For the material that follows, list every line containing the word "right".
========================
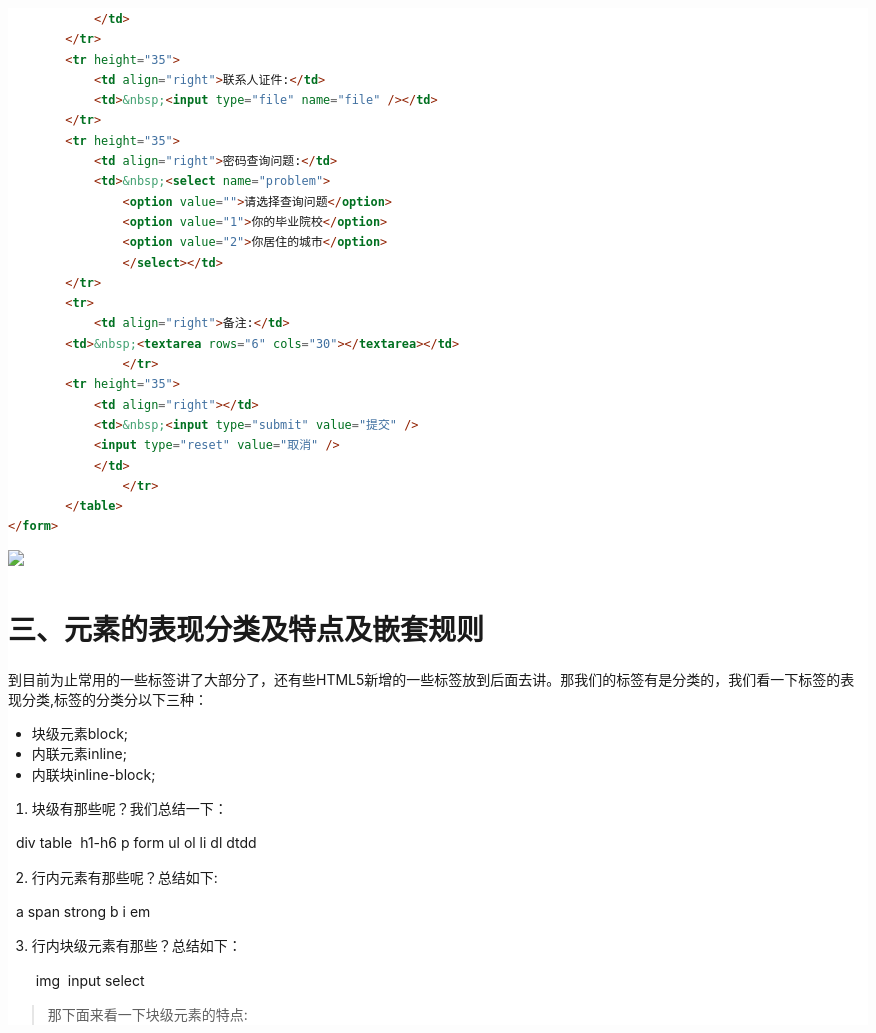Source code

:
 ```html
			</td>
		</tr>
		<tr height="35">
			<td align="right">联系人证件:</td>
			<td>&nbsp;<input type="file" name="file" /></td>
		</tr>
		<tr height="35">
			<td align="right">密码查询问题:</td>
			<td>&nbsp;<select name="problem">
				<option value="">请选择查询问题</option>
				<option value="1">你的毕业院校</option>
				<option value="2">你居住的城市</option>
				</select></td>
		</tr>
		<tr>
			<td align="right">备注:</td>
		<td>&nbsp;<textarea rows="6" cols="30"></textarea></td>
				</tr>
		<tr height="35">
			<td align="right"></td>
			<td>&nbsp;<input type="submit" value="提交" />
			<input type="reset" value="取消" />
			</td>
				</tr>
		</table>
</form>

```

![](http://o7cqr8cfk.bkt.clouddn.com/17-2-24/30320575-file_1487944646692_f99a.png)

# 三、元素的表现分类及特点及嵌套规则   

到目前为止常用的一些标签讲了大部分了，还有些HTML5新增的一些标签放到后面去讲。那我们的标签有是分类的，我们看一下标签的表现分类,标签的分类分以下三种：

- 块级元素block;  
- 内联元素inline; 
- 内联块inline-block; 

1. 块级有那些呢？我们总结一下：

  	div table  h1-h6 p form ul ol li dl dtdd

2. 行内元素有那些呢？总结如下:

  	a span strong b i em 

3. 行内块级元素有那些？总结如下：

    img  input select



> 那下面来看一下块级元素的特点:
========================
### [FINAL ANSWER]
			<td align="right">联系人证件:</td>
			<td align="right">密码查询问题:</td>
			<td align="right">备注:</td>
			<td align="right"></td>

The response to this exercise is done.